Firstly I must apologise for returning to a much recurring theme of this blog, but when you follow the link, I think you'll forgive me. I'm back on treehouses, a subject that is in danger of becoming an obsession with me.
The Daily Mail has an article today on the work of James Curvan, a retired architect who now spends his time designing and building treehouses. If the one featured in the article is anything to go by, he must have known great success during his working career. That tree house is nicer than our actual house. (Sorry house, maybe if you had a platform, walkway, slide ...)
Of course, no child in Britain would ever have such a thing because a) planning permission would be required and refused, and b) in the unlikely event that pp was granted, there would be a besuited health and safety official who would disapprove of the fireplace, or the stairs, or the dog house, or the window boxes, or ...
Anyway, who needs a fancy pants treehouse? When we were kids the Wise One built us a ship, treehouse, space ship, aeroplane, car ... Actually it was all the same thing, a climbing frame cleverly constructed out of plumbing parts and painted sky blue, but its bizarre shape and our imaginations allowed it to be whatever we wanted.
So, as nice as Mr Curvan's work is, us Brits can do just as well with old pipe and leftover paint.

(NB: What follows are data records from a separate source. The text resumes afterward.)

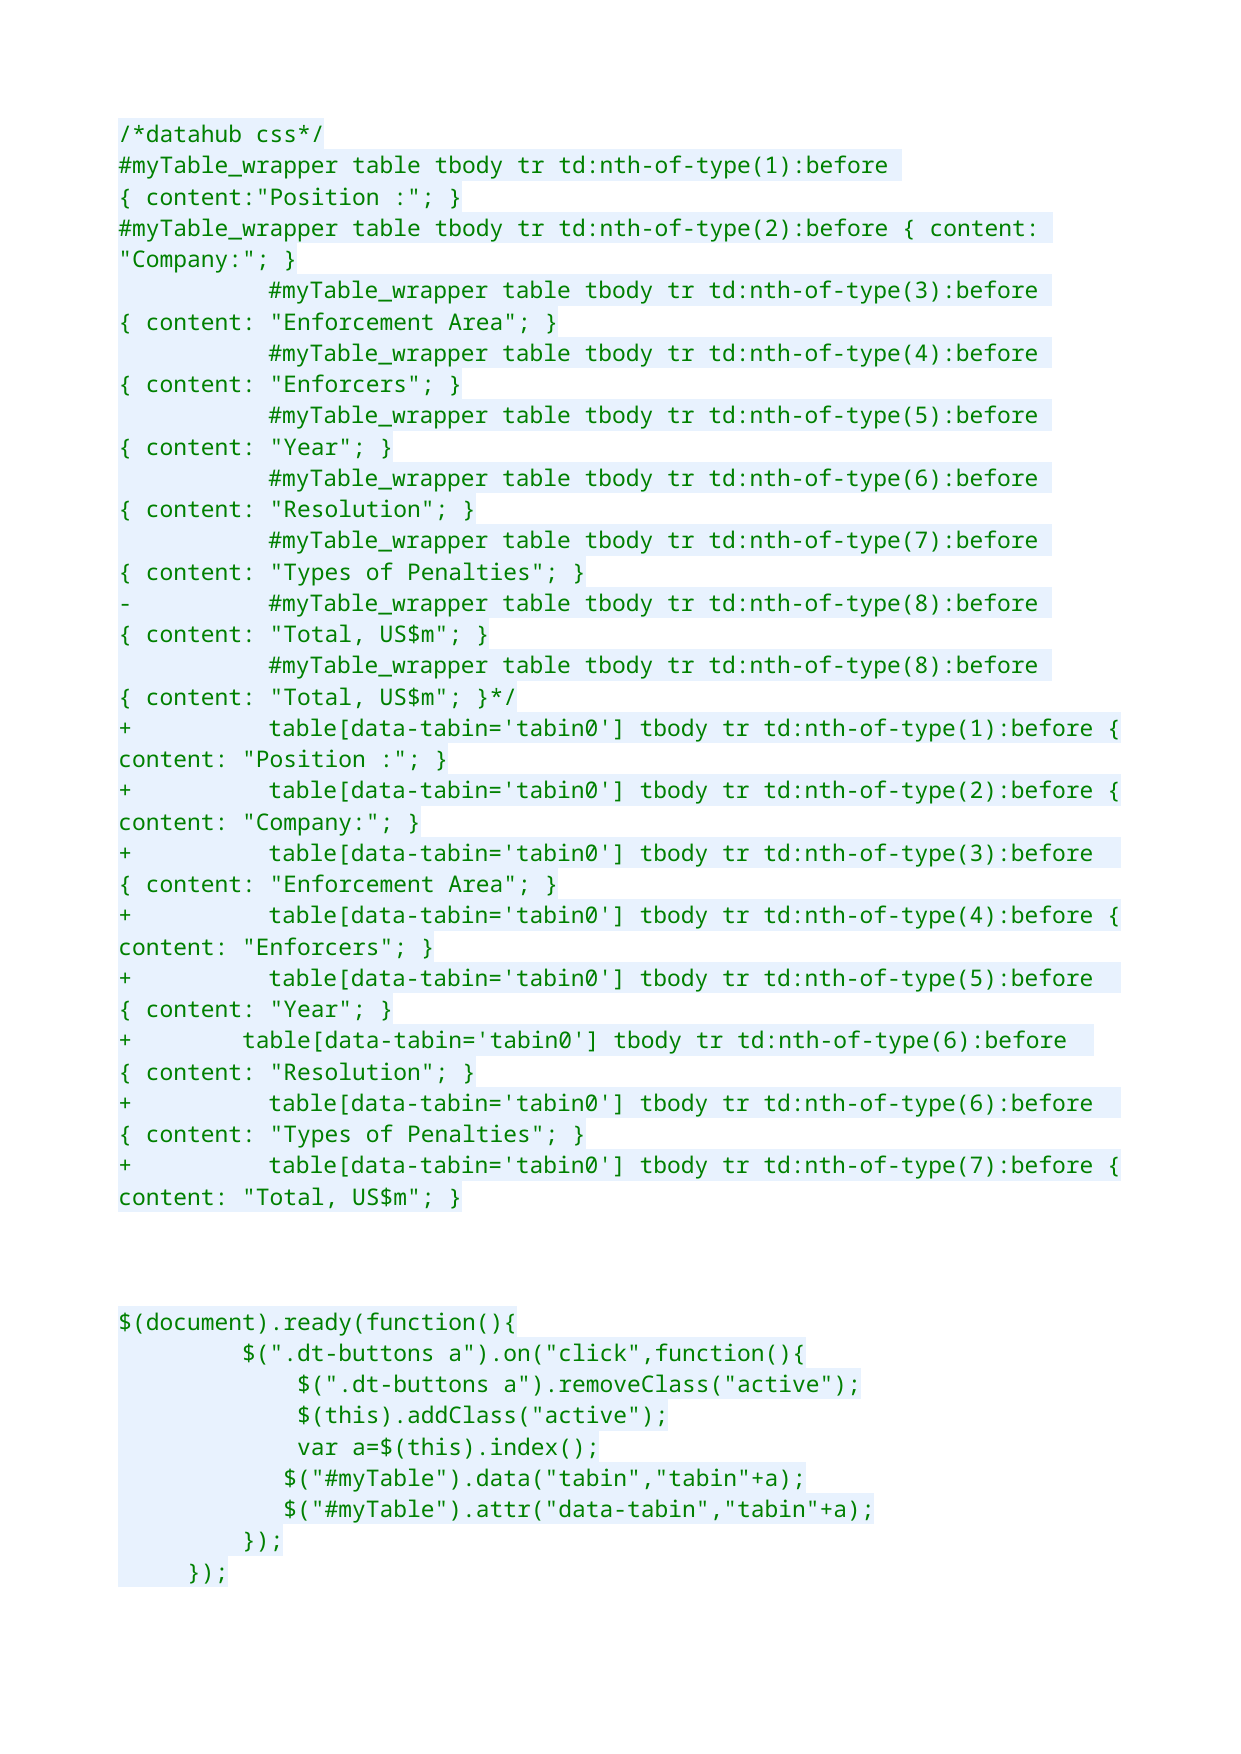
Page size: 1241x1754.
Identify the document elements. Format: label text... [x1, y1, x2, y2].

text + table[data-tabin='tabin0'] tbody tr td:nth-of-type(4):before { content: "Enforcers"; } [118, 899, 1122, 962]
text #myTable_wrapper table tbody tr td:nth-of-type(3):before { content: "Enforcement Area"; } [118, 274, 1122, 337]
text #myTable_wrapper table tbody tr td:nth-of-type(7):before { content: "Types of Penalties"; } [118, 524, 1122, 587]
text $(".dt-buttons a").removeClass("active"); [118, 1368, 1122, 1399]
text #myTable_wrapper table tbody tr td:nth-of-type(8):before { content: "Total, US$m"; }*/ [118, 649, 1122, 712]
text $("#myTable").attr("data-tabin","tabin"+a); [118, 1493, 1122, 1524]
text /*datahub css*/ [118, 118, 1122, 149]
text #myTable_wrapper table tbody tr td:nth-of-type(5):before { content: "Year"; } [118, 399, 1122, 462]
text + table[data-tabin='tabin0'] tbody tr td:nth-of-type(5):before { content: "Year"; } [118, 962, 1122, 1024]
text $("#myTable").data("tabin","tabin"+a); [118, 1462, 1122, 1493]
text #myTable_wrapper table tbody tr td:nth-of-type(2):before { content: "Company:"; } [118, 212, 1122, 274]
text #myTable_wrapper table tbody tr td:nth-of-type(1):before { content:"Position :"; } [118, 149, 1122, 212]
text $(this).addClass("active"); [118, 1399, 1122, 1431]
text var a=$(this).index(); [118, 1431, 1122, 1462]
text + table[data-tabin='tabin0'] tbody tr td:nth-of-type(2):before { content: "Company:"; } [118, 774, 1122, 837]
text }); [118, 1556, 1122, 1587]
text + table[data-tabin='tabin0'] tbody tr td:nth-of-type(6):before { content: "Types of Penalties"; } [118, 1087, 1122, 1149]
text + table[data-tabin='tabin0'] tbody tr td:nth-of-type(1):before { content: "Position :"; } [118, 712, 1122, 774]
text + table[data-tabin='tabin0'] tbody tr td:nth-of-type(6):before { content: "Resolution"; } [118, 1024, 1122, 1087]
text }); [118, 1524, 1122, 1556]
text + table[data-tabin='tabin0'] tbody tr td:nth-of-type(3):before { content: "Enforcement Area"; } [118, 837, 1122, 899]
text #myTable_wrapper table tbody tr td:nth-of-type(4):before { content: "Enforcers"; } [118, 337, 1122, 399]
text + table[data-tabin='tabin0'] tbody tr td:nth-of-type(7):before { content: "Total, US$m"; } [118, 1149, 1122, 1212]
text - #myTable_wrapper table tbody tr td:nth-of-type(8):before { content: "Total, US$m"; } [118, 587, 1122, 649]
text $(".dt-buttons a").on("click",function(){ [118, 1337, 1122, 1368]
text #myTable_wrapper table tbody tr td:nth-of-type(6):before { content: "Resolution"; } [118, 462, 1122, 524]
text $(document).ready(function(){ [118, 1306, 1122, 1337]
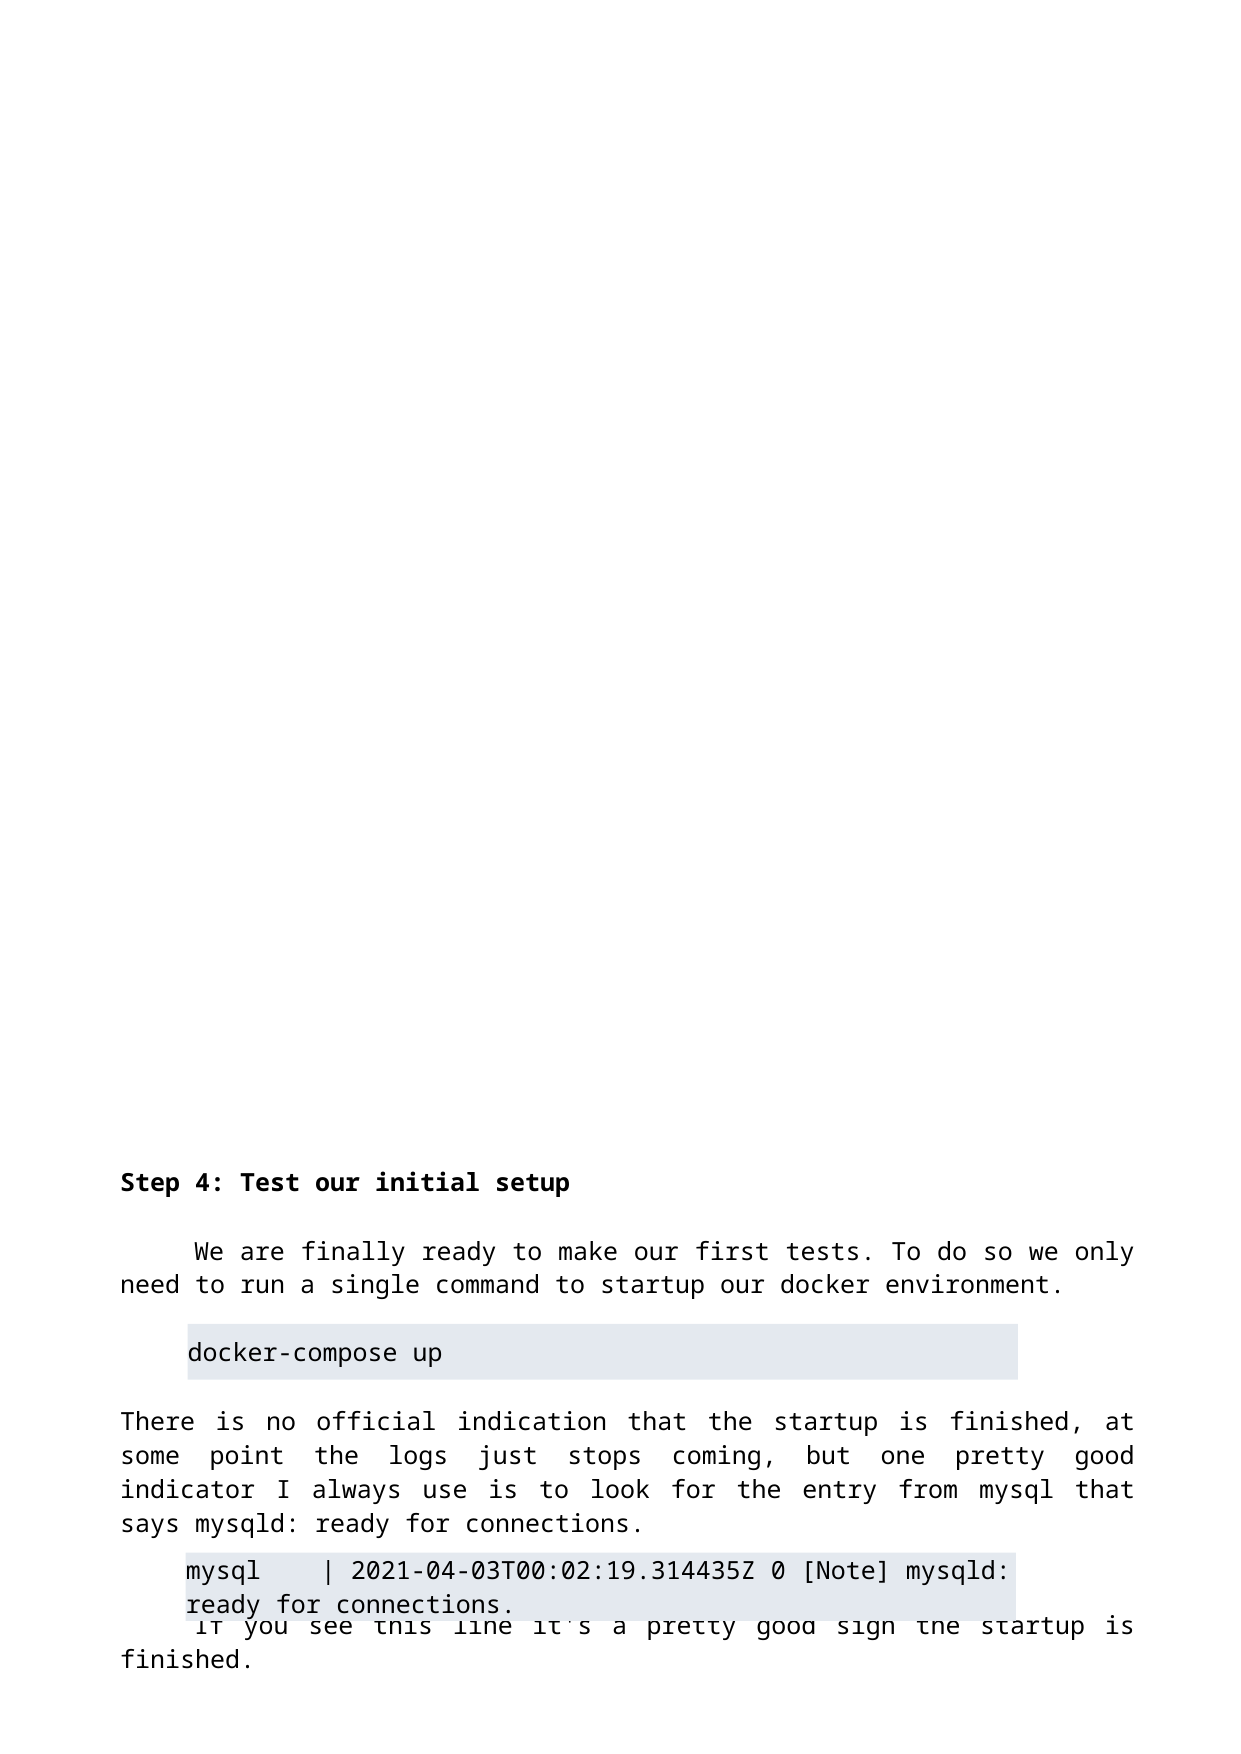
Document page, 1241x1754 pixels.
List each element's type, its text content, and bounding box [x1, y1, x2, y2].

text We are finally ready to make our first tests. To do so we only need to run a single command to startup our docker environment. [120, 1233, 1136, 1301]
text There is no official indication that the startup is finished, at some point the logs just stops coming, but one pretty good indicator I always use is to look for the entry from mysql that says mysqld: ready for connections. [120, 1403, 1136, 1540]
text If you see this line it's a pretty good sign the startup is finished. [120, 1608, 1136, 1676]
text Step 4: Test our initial setup [120, 1165, 1136, 1199]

(Hm, if we did away with all the plants, the pergola, the table and chairs and the washing line, we might just be able to fit a small one in ... ooh, ooh, I know, we could knock the house down and then we could fit in one of the really big ones, with a platform and slide and walkway and everything. Where's my sledgehammer?)

Tuesday, 2 April 2013

Another Great Ad

It's no secret that this is very much an Apple household. Apples featured early in my computing career, and subsequent experience of Windows and it's endless updates and inevitable slowdowns confirmed to me that Apple was better. It's a matter of opinion, and many people hold the reverse opinion just as vehemently. (I'm right and they're wrong of course, but as long as they're happy who am I to judge?)
But there is one thing I've never understood about all things Apple, and that's the habit of its diehard fans of queueing for hours, sometimes days, outside their shops to be the first to purchase their latest gadgets. I don't get that. Not least because I hate shopping, but also because I would rather wait until a gadget has been out for a while and all the bugs have been ironed out. I'd rather let the gadget junkies deal with issues of exploding batteries, dodgy aerials, and software glitches. Some people want to own the first one, I want to own the one that works.
Enough already, the point is, all that silliness obviously confounds other people too. So much so, that when Somersby Cider decided to make an advertisement, they came up with a spoof of an Apple launch. Of particular note are the docking system and interface.